Beware of geeks bearing formulas

We live in a time when decades’ worth of financial data is stored and easily accessible. With computers, we’re now able to store decades of financial and market data, retrieve it and analyze it all within a few minutes. Numerous free websites can calculate betas and derive alphas, not to even mention all of the option “Greeks.” Speaking of Greeks, Buffett once channeled Laocoon’s warning from Virgil’s Aeneid (Wikipedia), when explaining how sophisticated financial institutions were wiped out : “…they had all these types from Wall Street, you know, and they had advanced degrees, and they look very alert, and they came with these — they came with these things that said gamma and alpha and sigma and all that.
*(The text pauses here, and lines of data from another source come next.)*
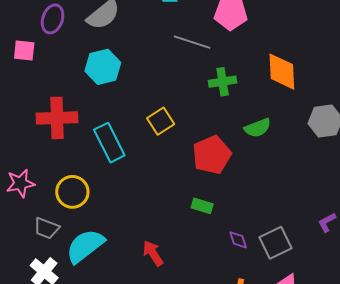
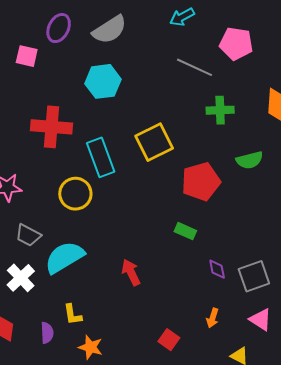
yellow square: (161, 121) -> (154, 142), size x1.4
yellow circle: (72, 192) -> (75, 194), moved

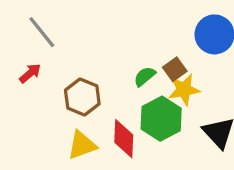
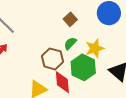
brown square: (175, 69) -> (70, 19), moved
brown hexagon: (82, 97) -> (52, 59), moved

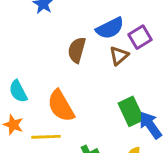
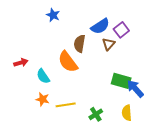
orange semicircle: (61, 106) -> (68, 62), moved
green rectangle: (131, 111) -> (121, 81), turned -42

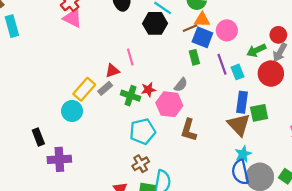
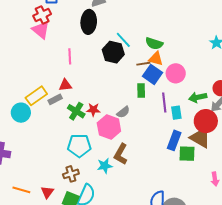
pink line: (130, 57) -> (70, 56), moved
brown triangle: (239, 125) -> (200, 138), moved, turned -30
cyan star: (243, 154) -> (105, 166), moved

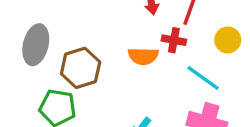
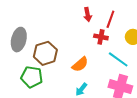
orange semicircle: (143, 56) -> (80, 64), moved, turned -42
And all I can say is beware of geeks, you know, bearing formulas.” (CNBC)

The point is that measurement of the past can be comprehensive and precise, but cannot predict the future.
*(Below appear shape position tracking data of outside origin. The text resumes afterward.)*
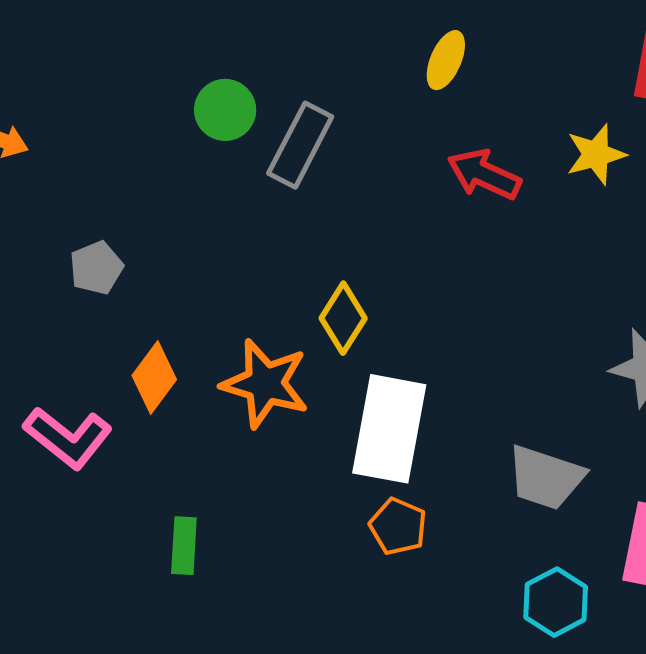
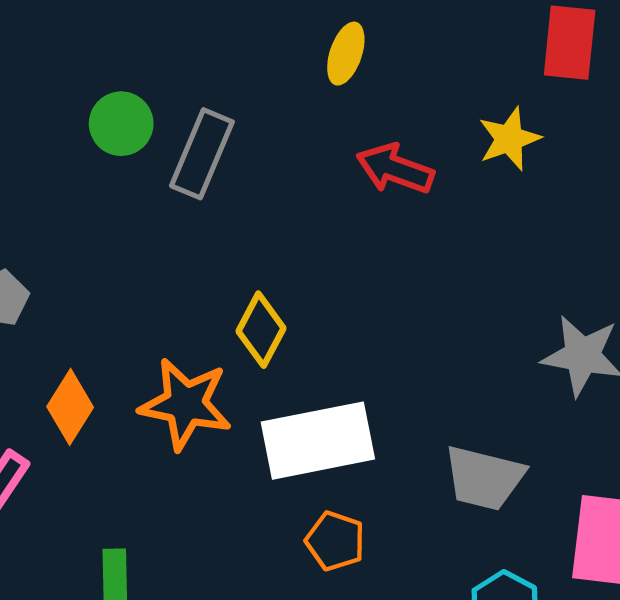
white rectangle: (389, 429) -> (318, 441), turned 73

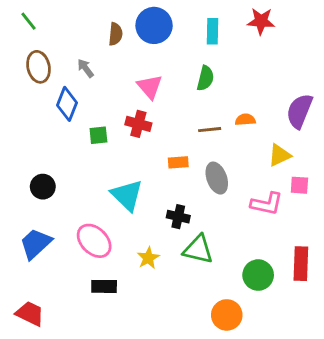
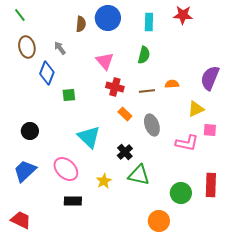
red cross: (138, 124) -> (115, 87), moved
orange rectangle: (178, 162) -> (125, 114), turned 48
black cross: (178, 217) -> (125, 152), turned 35

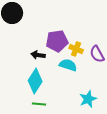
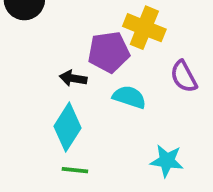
yellow cross: (76, 49) -> (144, 28), moved, size x1.5
cyan star: (88, 99) -> (167, 161), turned 30

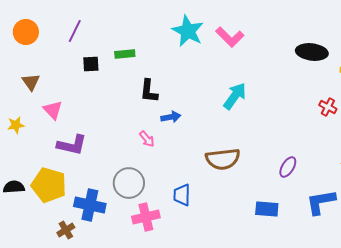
The best analog to this issue is baseball statistics. Baseball statistics can be found as early as the 1800s, similar to a lot of market data. Player and game data was recorded by hand and stored in paper format, until the latter half of the 20th-century (also like a lot of financial data). The advent of computers allowed decades worth of data to be aggregated and analyzed. New statistics were developed, beyond the standard existing statistics. For instance, statisticians could now look at hitters’ “batting average on balls in play” (BABIP), rather than simply relying on the traditional “batting average” (BA). Teams can now measure every player’s performance to the fifth decimal place, but the breadth of measurement and degree of precision does not always translate to winning. Below are at least three reasons why:

Assuming all the data, analysis, and statistical output is perfect, someone still has to decide what data is important and what data is not. What statistics measure meaningful factors and which ones are noise? This is a challenging task for both baseball teams and investors.
Knowing what data is important is not enough though, since the future is not known. It may or may not be like the past. A young player may become better or worse, or he might stay the same. Who can accurately predict this consistently? Very few, in any.
Even if the above challenges could be met, in a competitive market (whether for baseball prospects or financial assets), prices move up and down to arbitrate supply and demand. If a player contract or stock is bought at too high a price, team or portfolio performance can suffer.

There is A LOT of value to performance measurement and analysis (that’s another post). but it cannot predict the future. As nearly all investment literature discloses: Past performance does not guarantee future results.